**Work to complete**
Can you format the records from the line containing "Schema: each photo" down to the line containing "384.5], [0, 0, 1]] dist [-0.000411, 0.000551]" as a two-column CSV with columns input and output, one row per record, with the record's text in input and its answer in output? Quote each field, turn line breaks into spaces, and leave the pictures out.

**Materials provided**
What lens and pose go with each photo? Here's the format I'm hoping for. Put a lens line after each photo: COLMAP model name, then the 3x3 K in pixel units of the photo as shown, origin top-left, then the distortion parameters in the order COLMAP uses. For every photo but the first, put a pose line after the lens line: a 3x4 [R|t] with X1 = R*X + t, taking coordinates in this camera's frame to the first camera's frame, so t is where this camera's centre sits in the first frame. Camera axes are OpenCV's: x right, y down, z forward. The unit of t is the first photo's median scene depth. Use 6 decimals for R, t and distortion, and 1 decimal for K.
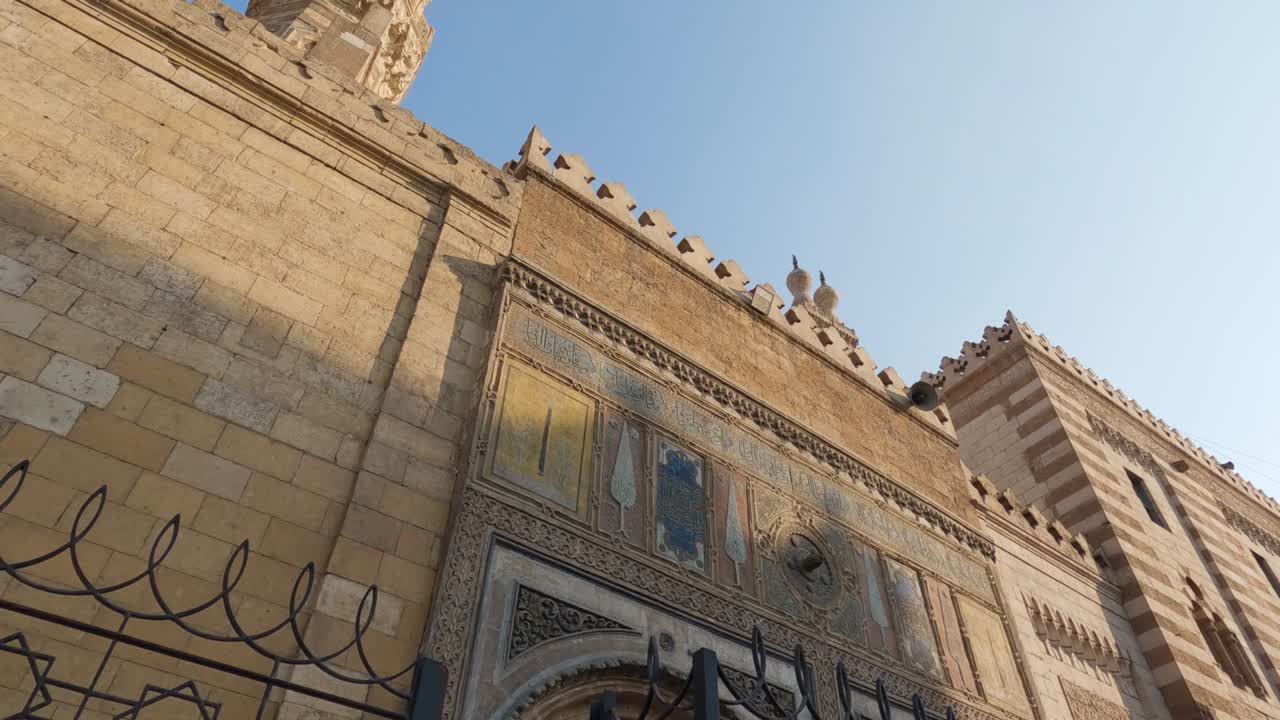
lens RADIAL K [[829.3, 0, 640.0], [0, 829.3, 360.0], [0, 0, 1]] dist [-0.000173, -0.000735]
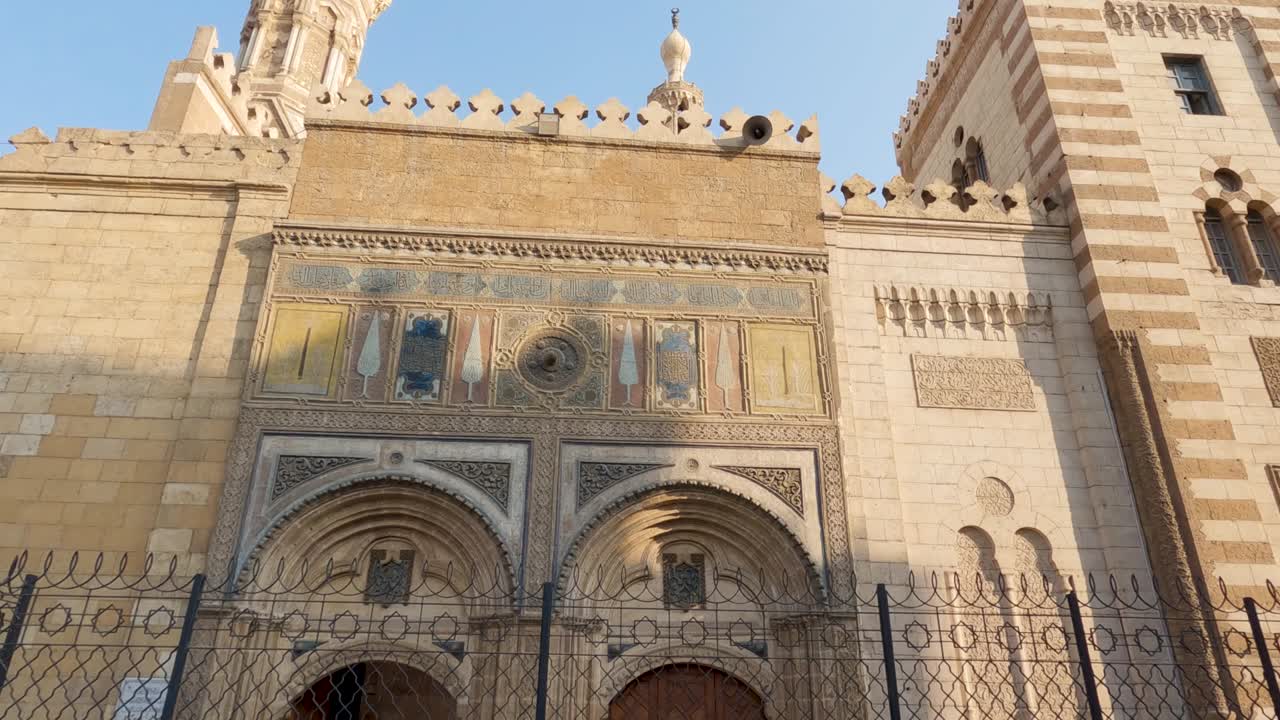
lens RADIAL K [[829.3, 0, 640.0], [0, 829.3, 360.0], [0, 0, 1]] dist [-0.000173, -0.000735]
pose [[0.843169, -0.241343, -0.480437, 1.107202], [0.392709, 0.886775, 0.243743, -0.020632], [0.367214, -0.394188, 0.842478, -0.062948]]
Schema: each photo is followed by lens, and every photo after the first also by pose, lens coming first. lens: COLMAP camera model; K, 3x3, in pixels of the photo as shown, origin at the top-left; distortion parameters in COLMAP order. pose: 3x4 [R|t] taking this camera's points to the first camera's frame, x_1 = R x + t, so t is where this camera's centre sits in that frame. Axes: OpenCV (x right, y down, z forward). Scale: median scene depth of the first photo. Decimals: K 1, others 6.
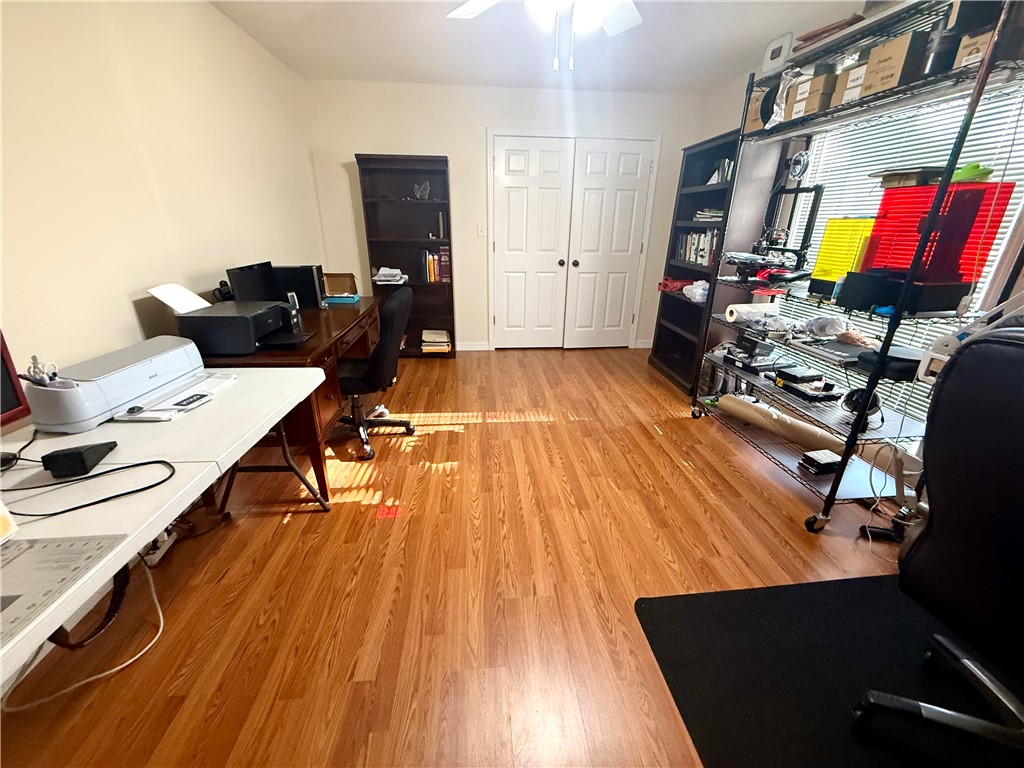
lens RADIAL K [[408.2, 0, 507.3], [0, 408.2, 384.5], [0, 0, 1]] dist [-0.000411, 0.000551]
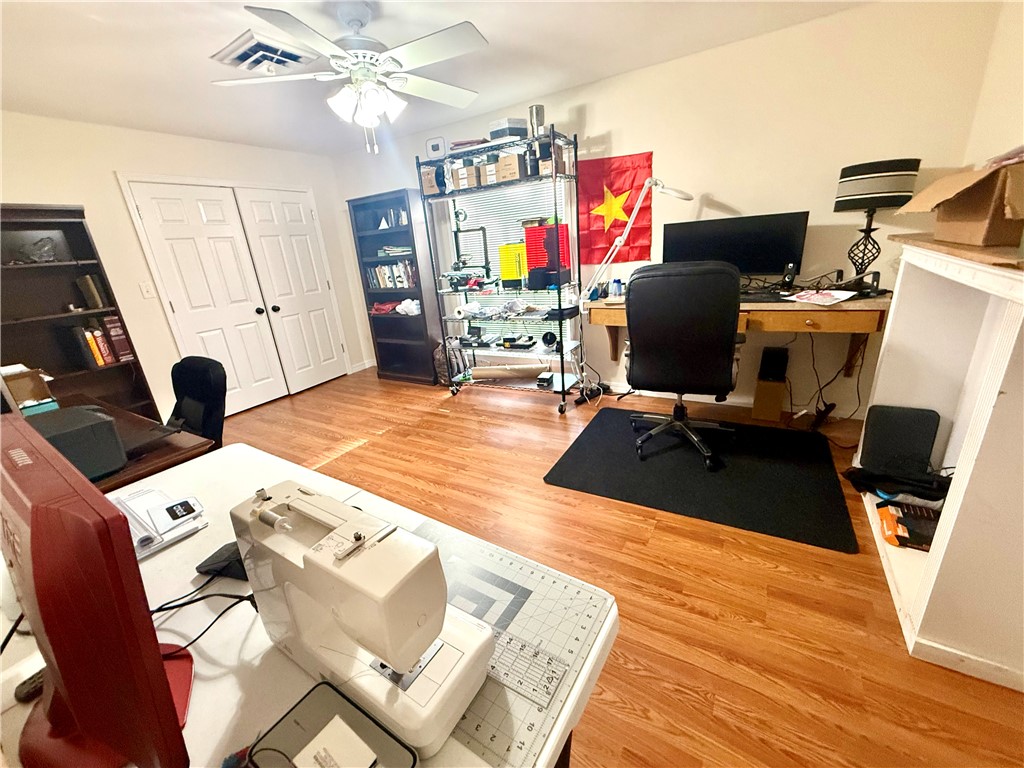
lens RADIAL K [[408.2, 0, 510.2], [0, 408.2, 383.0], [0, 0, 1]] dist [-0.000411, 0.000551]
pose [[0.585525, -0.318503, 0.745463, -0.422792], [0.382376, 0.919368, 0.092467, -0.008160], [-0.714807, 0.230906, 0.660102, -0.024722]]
---
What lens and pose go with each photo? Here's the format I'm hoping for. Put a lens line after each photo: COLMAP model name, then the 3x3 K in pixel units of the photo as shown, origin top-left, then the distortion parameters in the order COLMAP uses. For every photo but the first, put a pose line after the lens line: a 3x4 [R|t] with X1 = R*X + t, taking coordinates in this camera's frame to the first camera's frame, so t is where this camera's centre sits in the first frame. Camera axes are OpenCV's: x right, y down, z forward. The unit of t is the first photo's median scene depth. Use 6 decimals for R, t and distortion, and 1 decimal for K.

**Your solution**
input,output
"Schema: each photo is followed by lens, and every photo after the first also by pose, lens coming first. lens: COLMAP camera model; K, 3x3, in pixels of the photo as shown, origin at the top-left; distortion parameters in COLMAP order. pose: 3x4 [R|t] taking this camera's points to the first camera's frame, x_1 = R x + t, so t is where this camera's centre sits in that frame. Axes: OpenCV (x right, y down, z forward). Scale: median scene depth of the first photo. Decimals: K 1, others 6.","lens RADIAL K [[408.2, 0, 507.3], [0, 408.2, 384.5], [0, 0, 1]] dist [-0.000411, 0.000551]"